XML Connections

Thursday, March 27, 2008

Joining XML with RDBMS, how and what are the consequences?

A few months ago, my friend Minollo blogged about XQuery against RDBMS: let the engine optimize your SQL. And last week again, a question on some newsgroup attracted our attention.

Imagine you have an XML document with customers, there might be one or a few hundred, and want to retrieve all orders for these customers out of your Oracle database. One could write something as follows, using a general comparison in the where clause.

for $order in collection("ORDERS")/ORDERS
where $order/O_CUSTKEY = doc("customers.xml")/customers/customer
return
<order id="{$order/O_ORDERKEY}">
<customer>{$order/O_CUSTKEY/data(.)}</customer>
<date>{$order/O_ORDERDATE/data(.)}</date>
<price>{$order/O_TOTALPRICE/data(.)}</price>
</order>

As explained in the white paper Implementing XQuery efficiently for relational databases, DataDirect XQuery always handles general comparisons efficiently and translates them into SQL - taking advantage of database indexes and only retrieving the relevant data out of the database.

§ Written instruction 1
Please repeat the lines of the listing, starting with the line with "genus: Bougainvillea" and going on through the line with "genus: Parus".

§ Provided data
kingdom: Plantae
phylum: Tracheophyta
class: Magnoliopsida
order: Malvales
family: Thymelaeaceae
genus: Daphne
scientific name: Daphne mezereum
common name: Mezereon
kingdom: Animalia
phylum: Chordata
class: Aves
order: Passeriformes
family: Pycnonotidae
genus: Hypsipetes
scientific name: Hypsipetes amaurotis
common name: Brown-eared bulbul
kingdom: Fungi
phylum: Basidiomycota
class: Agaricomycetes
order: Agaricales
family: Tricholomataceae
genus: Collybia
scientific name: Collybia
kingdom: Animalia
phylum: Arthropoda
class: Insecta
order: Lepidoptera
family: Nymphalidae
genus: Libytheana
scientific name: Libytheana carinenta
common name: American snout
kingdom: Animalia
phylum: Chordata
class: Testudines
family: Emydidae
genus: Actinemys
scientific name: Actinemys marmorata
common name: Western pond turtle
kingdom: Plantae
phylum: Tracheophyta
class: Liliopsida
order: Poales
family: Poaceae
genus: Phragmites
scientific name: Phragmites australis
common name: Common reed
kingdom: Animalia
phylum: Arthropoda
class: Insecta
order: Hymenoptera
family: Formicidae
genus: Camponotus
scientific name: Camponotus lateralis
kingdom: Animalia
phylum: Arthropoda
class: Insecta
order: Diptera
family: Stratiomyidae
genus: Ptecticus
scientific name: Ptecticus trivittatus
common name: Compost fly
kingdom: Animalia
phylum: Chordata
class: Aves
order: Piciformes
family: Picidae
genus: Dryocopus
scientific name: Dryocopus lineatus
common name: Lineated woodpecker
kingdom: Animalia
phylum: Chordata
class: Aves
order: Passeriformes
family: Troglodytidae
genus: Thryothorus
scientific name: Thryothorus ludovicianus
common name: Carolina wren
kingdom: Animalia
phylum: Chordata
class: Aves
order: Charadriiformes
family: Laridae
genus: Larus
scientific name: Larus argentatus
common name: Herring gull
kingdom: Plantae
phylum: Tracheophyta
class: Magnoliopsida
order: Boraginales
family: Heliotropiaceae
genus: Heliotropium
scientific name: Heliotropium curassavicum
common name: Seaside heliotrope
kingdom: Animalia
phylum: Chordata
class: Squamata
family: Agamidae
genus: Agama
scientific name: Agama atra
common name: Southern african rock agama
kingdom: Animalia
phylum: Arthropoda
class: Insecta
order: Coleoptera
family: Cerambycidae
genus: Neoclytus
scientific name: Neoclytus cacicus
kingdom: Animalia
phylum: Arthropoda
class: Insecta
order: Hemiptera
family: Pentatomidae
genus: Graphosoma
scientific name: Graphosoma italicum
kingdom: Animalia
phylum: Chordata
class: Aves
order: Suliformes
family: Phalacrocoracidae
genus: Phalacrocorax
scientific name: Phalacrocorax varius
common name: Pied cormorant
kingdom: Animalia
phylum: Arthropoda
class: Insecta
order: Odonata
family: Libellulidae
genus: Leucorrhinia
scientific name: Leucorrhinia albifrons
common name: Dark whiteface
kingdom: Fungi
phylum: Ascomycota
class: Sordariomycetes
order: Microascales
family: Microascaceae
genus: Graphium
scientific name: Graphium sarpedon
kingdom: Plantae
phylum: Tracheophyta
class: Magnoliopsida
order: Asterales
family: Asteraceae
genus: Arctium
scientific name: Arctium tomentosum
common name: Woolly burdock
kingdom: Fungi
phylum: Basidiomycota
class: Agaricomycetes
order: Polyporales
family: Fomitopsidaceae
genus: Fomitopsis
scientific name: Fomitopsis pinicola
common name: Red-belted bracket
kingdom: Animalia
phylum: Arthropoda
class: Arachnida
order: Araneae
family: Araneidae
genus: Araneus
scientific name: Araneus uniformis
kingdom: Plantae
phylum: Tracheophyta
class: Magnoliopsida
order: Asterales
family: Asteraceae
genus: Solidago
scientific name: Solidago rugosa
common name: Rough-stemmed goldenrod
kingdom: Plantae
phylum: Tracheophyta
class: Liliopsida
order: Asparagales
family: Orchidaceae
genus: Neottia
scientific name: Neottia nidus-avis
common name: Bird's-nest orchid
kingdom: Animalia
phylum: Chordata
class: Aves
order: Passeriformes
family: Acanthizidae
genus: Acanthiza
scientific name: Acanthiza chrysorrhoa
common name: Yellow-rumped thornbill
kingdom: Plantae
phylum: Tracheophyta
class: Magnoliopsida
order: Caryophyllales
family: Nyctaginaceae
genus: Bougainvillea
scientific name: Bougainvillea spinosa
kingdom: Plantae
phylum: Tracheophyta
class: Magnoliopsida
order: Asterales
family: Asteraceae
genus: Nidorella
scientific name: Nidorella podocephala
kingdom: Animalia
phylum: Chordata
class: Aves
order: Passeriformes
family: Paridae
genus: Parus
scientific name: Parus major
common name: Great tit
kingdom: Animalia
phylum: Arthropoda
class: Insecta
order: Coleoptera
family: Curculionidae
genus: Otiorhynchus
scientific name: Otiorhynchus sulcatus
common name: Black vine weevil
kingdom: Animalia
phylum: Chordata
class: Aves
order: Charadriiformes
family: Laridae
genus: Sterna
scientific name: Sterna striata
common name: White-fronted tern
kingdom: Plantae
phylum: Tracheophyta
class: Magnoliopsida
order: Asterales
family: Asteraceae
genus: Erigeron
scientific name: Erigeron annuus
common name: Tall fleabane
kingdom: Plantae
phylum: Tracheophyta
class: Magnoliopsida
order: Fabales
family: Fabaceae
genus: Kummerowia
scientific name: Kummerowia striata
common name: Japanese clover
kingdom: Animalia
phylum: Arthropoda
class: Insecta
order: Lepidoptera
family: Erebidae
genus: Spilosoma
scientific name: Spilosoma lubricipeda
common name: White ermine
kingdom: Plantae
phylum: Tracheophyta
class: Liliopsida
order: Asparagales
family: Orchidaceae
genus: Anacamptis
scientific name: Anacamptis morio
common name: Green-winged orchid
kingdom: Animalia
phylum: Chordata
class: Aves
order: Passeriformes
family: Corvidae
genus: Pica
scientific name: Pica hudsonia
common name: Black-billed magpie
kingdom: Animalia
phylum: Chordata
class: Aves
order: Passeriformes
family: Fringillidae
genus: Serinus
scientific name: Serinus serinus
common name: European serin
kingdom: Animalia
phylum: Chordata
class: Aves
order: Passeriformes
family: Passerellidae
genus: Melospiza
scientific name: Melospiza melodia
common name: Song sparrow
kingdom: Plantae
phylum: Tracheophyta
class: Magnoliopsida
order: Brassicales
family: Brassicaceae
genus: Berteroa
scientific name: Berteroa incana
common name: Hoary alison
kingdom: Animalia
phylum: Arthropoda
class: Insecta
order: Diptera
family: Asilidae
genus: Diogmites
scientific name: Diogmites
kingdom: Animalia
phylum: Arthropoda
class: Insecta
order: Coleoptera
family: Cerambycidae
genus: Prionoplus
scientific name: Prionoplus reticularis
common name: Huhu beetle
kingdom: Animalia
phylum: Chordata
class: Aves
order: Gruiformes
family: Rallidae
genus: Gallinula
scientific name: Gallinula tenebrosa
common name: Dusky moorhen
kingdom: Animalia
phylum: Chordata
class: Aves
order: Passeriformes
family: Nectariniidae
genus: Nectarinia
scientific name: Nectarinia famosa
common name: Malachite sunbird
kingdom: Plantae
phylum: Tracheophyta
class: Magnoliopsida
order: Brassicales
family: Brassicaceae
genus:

§ Written instruction 2
For each statement, answer yes or no according to the post on joining XML with RDBMS, and quote the deciding words.
(a) The XML document may contain one customer or a few hundred.
(b) The orders are retrieved from a SQL Server database.
(c) DataDirect XQuery translates general comparisons into SQL.

§ Full solution 1
genus: Bougainvillea
scientific name: Bougainvillea spinosa
kingdom: Plantae
phylum: Tracheophyta
class: Magnoliopsida
order: Asterales
family: Asteraceae
genus: Nidorella
scientific name: Nidorella podocephala
kingdom: Animalia
phylum: Chordata
class: Aves
order: Passeriformes
family: Paridae
genus: Parus

§ Full solution 2
(a) Yes: "there might be one or a few hundred"
(b) No: "out of your Oracle database"
(c) Yes: "DataDirect XQuery always handles general comparisons efficiently and translates them into SQL"